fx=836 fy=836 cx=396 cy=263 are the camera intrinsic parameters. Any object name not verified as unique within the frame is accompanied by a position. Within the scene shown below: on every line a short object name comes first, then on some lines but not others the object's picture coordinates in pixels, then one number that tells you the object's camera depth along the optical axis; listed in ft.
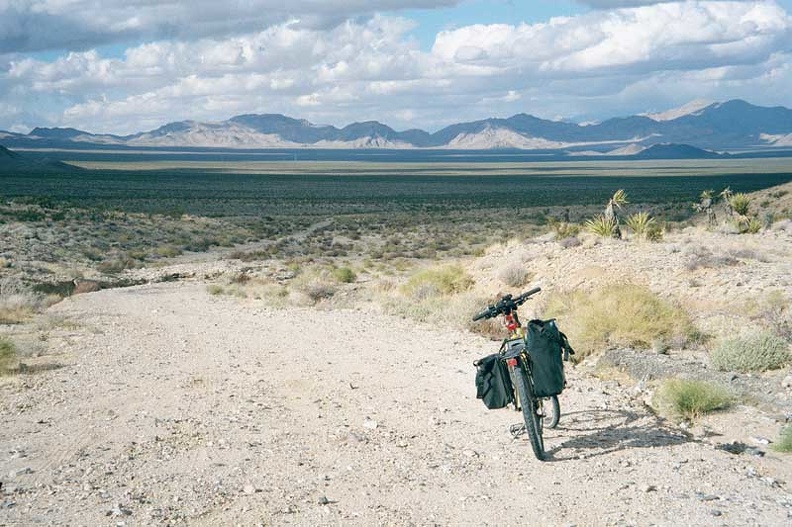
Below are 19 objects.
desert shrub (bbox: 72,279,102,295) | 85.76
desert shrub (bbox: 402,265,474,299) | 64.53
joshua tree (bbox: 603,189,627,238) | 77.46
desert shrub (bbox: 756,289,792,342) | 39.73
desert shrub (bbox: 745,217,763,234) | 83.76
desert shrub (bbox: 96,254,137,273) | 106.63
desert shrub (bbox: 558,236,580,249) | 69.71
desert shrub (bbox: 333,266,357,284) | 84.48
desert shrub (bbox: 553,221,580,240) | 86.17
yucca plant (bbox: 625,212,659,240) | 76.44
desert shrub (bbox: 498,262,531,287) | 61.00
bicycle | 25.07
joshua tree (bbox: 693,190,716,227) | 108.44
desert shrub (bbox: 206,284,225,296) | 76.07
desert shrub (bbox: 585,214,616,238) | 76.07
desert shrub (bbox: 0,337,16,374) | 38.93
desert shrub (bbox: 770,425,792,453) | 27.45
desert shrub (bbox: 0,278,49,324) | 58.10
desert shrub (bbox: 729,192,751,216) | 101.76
------------------------
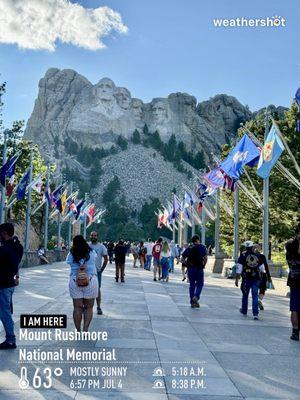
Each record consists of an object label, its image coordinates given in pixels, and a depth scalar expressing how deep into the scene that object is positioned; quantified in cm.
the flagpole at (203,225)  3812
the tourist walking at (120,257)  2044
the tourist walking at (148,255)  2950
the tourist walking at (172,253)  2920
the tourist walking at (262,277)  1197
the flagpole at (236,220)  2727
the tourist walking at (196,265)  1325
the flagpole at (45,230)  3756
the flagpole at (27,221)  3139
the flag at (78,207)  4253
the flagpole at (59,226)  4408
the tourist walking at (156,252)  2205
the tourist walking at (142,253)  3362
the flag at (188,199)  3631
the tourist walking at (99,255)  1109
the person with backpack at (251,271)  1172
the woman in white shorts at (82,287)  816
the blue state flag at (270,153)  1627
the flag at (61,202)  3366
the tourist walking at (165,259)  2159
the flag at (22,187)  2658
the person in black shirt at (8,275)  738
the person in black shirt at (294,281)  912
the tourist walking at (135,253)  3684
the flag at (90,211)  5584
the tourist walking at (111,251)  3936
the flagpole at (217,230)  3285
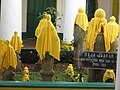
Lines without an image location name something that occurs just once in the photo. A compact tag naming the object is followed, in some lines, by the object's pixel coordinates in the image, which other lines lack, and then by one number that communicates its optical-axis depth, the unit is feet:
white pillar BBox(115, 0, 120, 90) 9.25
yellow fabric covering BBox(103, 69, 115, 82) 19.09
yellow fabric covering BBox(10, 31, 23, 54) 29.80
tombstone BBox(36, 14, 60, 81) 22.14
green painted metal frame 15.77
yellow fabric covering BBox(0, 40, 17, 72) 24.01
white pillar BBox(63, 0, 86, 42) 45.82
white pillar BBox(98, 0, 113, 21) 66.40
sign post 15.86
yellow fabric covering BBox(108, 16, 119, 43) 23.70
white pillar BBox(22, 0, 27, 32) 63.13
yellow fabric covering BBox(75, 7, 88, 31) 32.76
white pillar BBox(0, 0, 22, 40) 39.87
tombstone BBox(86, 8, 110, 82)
------------------------
EXERCISE GOAL ▸
The material above holds pictures; leave them out and set down exactly the lines from the line with "the flagpole at (217,230)" to the line with "white pillar BBox(63, 0, 86, 42) 45.82", both included.

EXERCISE RESPONSE ▸
the flagpole at (217,230)  3285
Lines without an image location name something that occurs just once in the photo. A compact tag naming the object is followed, in some lines, by the object's pixel coordinates in the image, which other lines lack, and then by one number that communicates its optical-axis depth, the unit is feet:
white pillar BBox(115, 0, 120, 90) 9.25
yellow fabric covering BBox(103, 69, 115, 82) 19.09
yellow fabric covering BBox(10, 31, 23, 54) 29.80
tombstone BBox(36, 14, 60, 81) 22.14
green painted metal frame 15.77
yellow fabric covering BBox(0, 40, 17, 72) 24.01
white pillar BBox(63, 0, 86, 42) 45.82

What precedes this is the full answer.